Les auteurs, Alain Dugrand et Frédéric Laurent, nous entraînent derrière celui qu’ils appellent un « artiste en révolution 
[^3]»
dans l’Europe d’avant-guerre, où Willi, proche de Lénine, sera d’abord un agent important du Komintern en charge de la propagande (il dirigera un puissant groupe de presse) avant de s’exiler à Paris (où il coordonnera le combat antinazi des intellectuels allemands réfugiés comme lui).
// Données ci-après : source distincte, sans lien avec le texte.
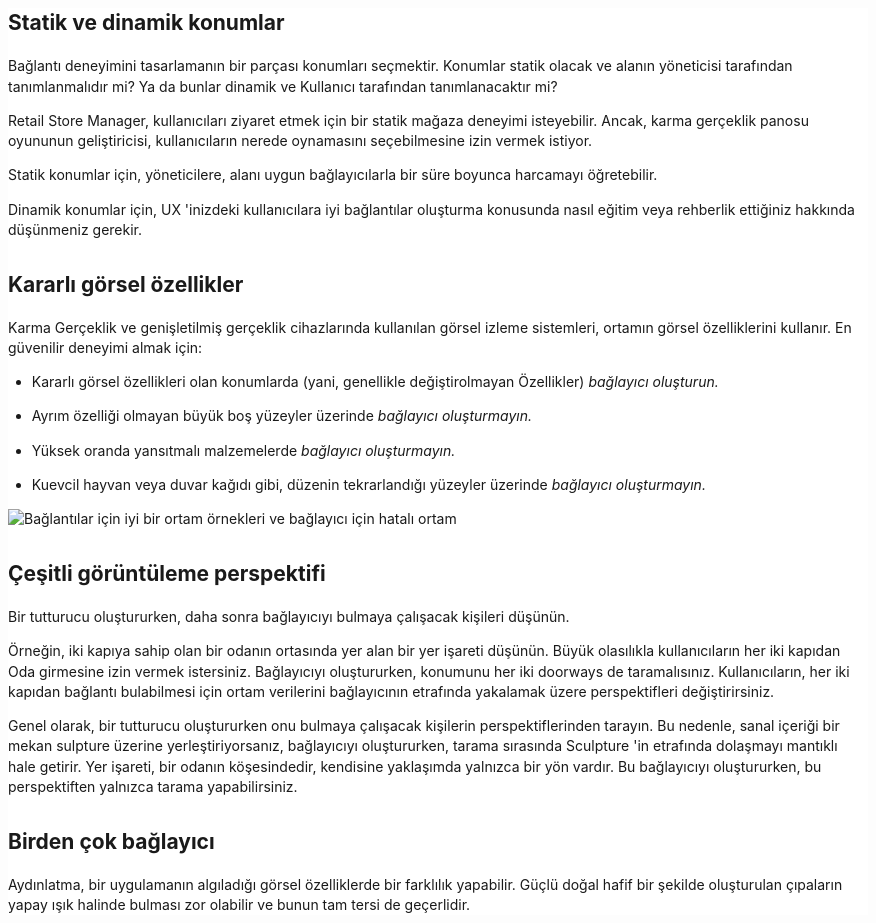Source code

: ## <a name="static-and-dynamic-locations"></a>Statik ve dinamik konumlar

Bağlantı deneyimini tasarlamanın bir parçası konumları seçmektir. Konumlar statik olacak ve alanın yöneticisi tarafından tanımlanmalıdır mi? Ya da bunlar dinamik ve Kullanıcı tarafından tanımlanacaktır mi?

Retail Store Manager, kullanıcıları ziyaret etmek için bir statik mağaza deneyimi isteyebilir. Ancak, karma gerçeklik panosu oyununun geliştiricisi, kullanıcıların nerede oynamasını seçebilmesine izin vermek istiyor.

Statik konumlar için, yöneticilere, alanı uygun bağlayıcılarla bir süre boyunca harcamayı öğretebilir.

Dinamik konumlar için, UX 'inizdeki kullanıcılara iyi bağlantılar oluşturma konusunda nasıl eğitim veya rehberlik ettiğiniz hakkında düşünmeniz gerekir.

## <a name="stable-visual-features"></a>Kararlı görsel özellikler

Karma Gerçeklik ve genişletilmiş gerçeklik cihazlarında kullanılan görsel izleme sistemleri, ortamın görsel özelliklerini kullanır. En güvenilir deneyimi almak için:

- Kararlı görsel özellikleri olan konumlarda (yani, genellikle değiştirolmayan Özellikler) *bağlayıcı oluşturun.*

- Ayrım özelliği olmayan büyük boş yüzeyler üzerinde *bağlayıcı oluşturmayın.*

- Yüksek oranda yansıtmalı malzemelerde *bağlayıcı oluşturmayın.*

- Kuevcil hayvan veya duvar kağıdı gibi, düzenin tekrarlandığı yüzeyler üzerinde *bağlayıcı oluşturmayın.*

![Bağlantılar için iyi bir ortam örnekleri ve bağlayıcı için hatalı ortam](./media/stable-visual.png)

## <a name="various-viewing-perspectives"></a>Çeşitli görüntüleme perspektifi

Bir tutturucu oluştururken, daha sonra bağlayıcıyı bulmaya çalışacak kişileri düşünün.

Örneğin, iki kapıya sahip olan bir odanın ortasında yer alan bir yer işareti düşünün. Büyük olasılıkla kullanıcıların her iki kapıdan Oda girmesine izin vermek istersiniz. Bağlayıcıyı oluştururken, konumunu her iki doorways de taramalısınız. Kullanıcıların, her iki kapıdan bağlantı bulabilmesi için ortam verilerini bağlayıcının etrafında yakalamak üzere perspektifleri değiştirirsiniz.

Genel olarak, bir tutturucu oluştururken onu bulmaya çalışacak kişilerin perspektiflerinden tarayın. Bu nedenle, sanal içeriği bir mekan sulpture üzerine yerleştiriyorsanız, bağlayıcıyı oluştururken, tarama sırasında Sculpture 'in etrafında dolaşmayı mantıklı hale getirir. Yer işareti, bir odanın köşesindedir, kendisine yaklaşımda yalnızca bir yön vardır. Bu bağlayıcıyı oluştururken, bu perspektiften yalnızca tarama yapabilirsiniz.

## <a name="multiple-anchors"></a>Birden çok bağlayıcı

Aydınlatma, bir uygulamanın algıladığı görsel özelliklerde bir farklılık yapabilir. Güçlü doğal hafif bir şekilde oluşturulan çıpaların yapay ışık halinde bulması zor olabilir ve bunun tam tersi de geçerlidir.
Opposé au pacte germano-soviétique et tôt révolté (avec son ami Kœstler notamment) par les méthodes dictatoriales du stalinisme ( « Qui sait, écrivent nos auteurs avec un brin de nostalgie, si Rosa avait vécu, l’Europe n’aurait peut-être enfanté ni Hitler, ni Staline… » ), il rompt avec Moscou et connaîtra une mort mystérieuse en juin 1940 dans une forêt d’Isère (des mains d’un jeune homme roux ?), vraisemblablement assassiné, comme bien d’autres, par les staliniens.
Étonnant parcours, raconté d’un style alerte, qui se lit avec plaisir et profit.

[^2]: Vous avez été nombreux à me renseigner, merci : la citation de la semaine dernière était de Mark Twain.

[^3]: Willi Münzenberg, artiste en révolution, Alain Dugrand, Frédéric Legrand, Fayard, 632 p., 26 euros.